### [Exercise description]
Format the lines of every record below as a numbered list, skipping any blank lines.

Listings of boxed layout items
# # # # # # #

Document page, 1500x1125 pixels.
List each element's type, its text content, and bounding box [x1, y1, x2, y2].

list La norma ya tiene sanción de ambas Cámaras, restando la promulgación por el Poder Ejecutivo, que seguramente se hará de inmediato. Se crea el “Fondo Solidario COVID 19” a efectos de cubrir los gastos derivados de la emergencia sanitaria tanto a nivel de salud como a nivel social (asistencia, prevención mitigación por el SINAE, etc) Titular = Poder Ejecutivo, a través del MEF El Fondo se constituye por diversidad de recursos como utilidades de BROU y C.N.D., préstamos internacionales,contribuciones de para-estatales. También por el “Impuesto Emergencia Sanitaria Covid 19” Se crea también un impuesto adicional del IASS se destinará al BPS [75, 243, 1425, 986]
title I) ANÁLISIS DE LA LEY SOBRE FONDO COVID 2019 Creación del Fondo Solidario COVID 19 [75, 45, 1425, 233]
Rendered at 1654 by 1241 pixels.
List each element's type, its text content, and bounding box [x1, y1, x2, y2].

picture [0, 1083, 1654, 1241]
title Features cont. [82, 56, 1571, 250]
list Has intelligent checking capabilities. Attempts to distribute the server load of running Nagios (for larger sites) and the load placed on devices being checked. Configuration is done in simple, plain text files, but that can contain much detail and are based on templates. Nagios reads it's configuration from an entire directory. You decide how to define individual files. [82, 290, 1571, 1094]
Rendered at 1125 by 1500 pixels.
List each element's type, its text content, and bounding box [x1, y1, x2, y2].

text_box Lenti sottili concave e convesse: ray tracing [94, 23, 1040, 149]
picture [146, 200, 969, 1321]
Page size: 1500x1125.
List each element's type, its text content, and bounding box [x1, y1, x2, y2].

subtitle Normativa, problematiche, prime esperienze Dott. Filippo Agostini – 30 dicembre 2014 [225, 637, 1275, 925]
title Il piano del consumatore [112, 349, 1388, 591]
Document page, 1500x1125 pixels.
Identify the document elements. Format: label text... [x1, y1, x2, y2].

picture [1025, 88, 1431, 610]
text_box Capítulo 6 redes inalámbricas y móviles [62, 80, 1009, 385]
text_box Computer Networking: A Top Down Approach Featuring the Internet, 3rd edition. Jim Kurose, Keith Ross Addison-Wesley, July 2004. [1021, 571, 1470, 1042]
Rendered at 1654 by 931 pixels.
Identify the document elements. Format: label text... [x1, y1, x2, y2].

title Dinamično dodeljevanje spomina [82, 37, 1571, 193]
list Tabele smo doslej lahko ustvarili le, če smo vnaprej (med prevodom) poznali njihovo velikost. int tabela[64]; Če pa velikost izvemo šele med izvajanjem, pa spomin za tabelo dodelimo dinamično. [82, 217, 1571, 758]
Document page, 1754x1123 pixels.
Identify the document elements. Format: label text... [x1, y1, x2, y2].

# # # # # # #

### [Exercise answer]
1. Document page, 1500x1125 pixels.
2. List each element's type, its text content, and bounding box [x1, y1, x2, y2].
3. list La norma ya tiene sanción de ambas Cámaras, restando la promulgación por el Poder Ejecutivo, que seguramente se hará de inmediato. Se crea el “Fondo Solidario COVID 19” a efectos de cubrir los gastos derivados de la emergencia sanitaria tanto a nivel de salud como a nivel social (asistencia, prevención mitigación por el SINAE, etc) Titular = Poder Ejecutivo, a través del MEF El Fondo se constituye por diversidad de recursos como utilidades de BROU y C.N.D., préstamos internacionales,contribuciones de para-estatales. También por el “Impuesto Emergencia Sanitaria Covid 19” Se crea también un impuesto adicional del IASS se destinará al BPS [75, 243, 1425, 986]
4. title I) ANÁLISIS DE LA LEY SOBRE FONDO COVID 2019 Creación del Fondo Solidario COVID 19 [75, 45, 1425, 233]
5. Rendered at 1654 by 1241 pixels.
6. List each element's type, its text content, and bounding box [x1, y1, x2, y2].
7. picture [0, 1083, 1654, 1241]
8. title Features cont. [82, 56, 1571, 250]
9. list Has intelligent checking capabilities. Attempts to distribute the server load of running Nagios (for larger sites) and the load placed on devices being checked. Configuration is done in simple, plain text files, but that can contain much detail and are based on templates. Nagios reads it's configuration from an entire directory. You decide how to define individual files. [82, 290, 1571, 1094]
10. Rendered at 1125 by 1500 pixels.
11. List each element's type, its text content, and bounding box [x1, y1, x2, y2].
12. text_box Lenti sottili concave e convesse: ray tracing [94, 23, 1040, 149]
13. picture [146, 200, 969, 1321]
14. Page size: 1500x1125.
15. List each element's type, its text content, and bounding box [x1, y1, x2, y2].
16. subtitle Normativa, problematiche, prime esperienze Dott. Filippo Agostini – 30 dicembre 2014 [225, 637, 1275, 925]
17. title Il piano del consumatore [112, 349, 1388, 591]
18. Document page, 1500x1125 pixels.
19. Identify the document elements. Format: label text... [x1, y1, x2, y2].
20. picture [1025, 88, 1431, 610]
21. text_box Capítulo 6 redes inalámbricas y móviles [62, 80, 1009, 385]
22. text_box Computer Networking: A Top Down Approach Featuring the Internet, 3rd edition. Jim Kurose, Keith Ross Addison-Wesley, July 2004. [1021, 571, 1470, 1042]
23. Rendered at 1654 by 931 pixels.
24. Identify the document elements. Format: label text... [x1, y1, x2, y2].
25. title Dinamično dodeljevanje spomina [82, 37, 1571, 193]
26. list Tabele smo doslej lahko ustvarili le, če smo vnaprej (med prevodom) poznali njihovo velikost. int tabela[64]; Če pa velikost izvemo šele med izvajanjem, pa spomin za tabelo dodelimo dinamično. [82, 217, 1571, 758]
27. Document page, 1754x1123 pixels.
28. Identify the document elements. Format: label text... [x1, y1, x2, y2].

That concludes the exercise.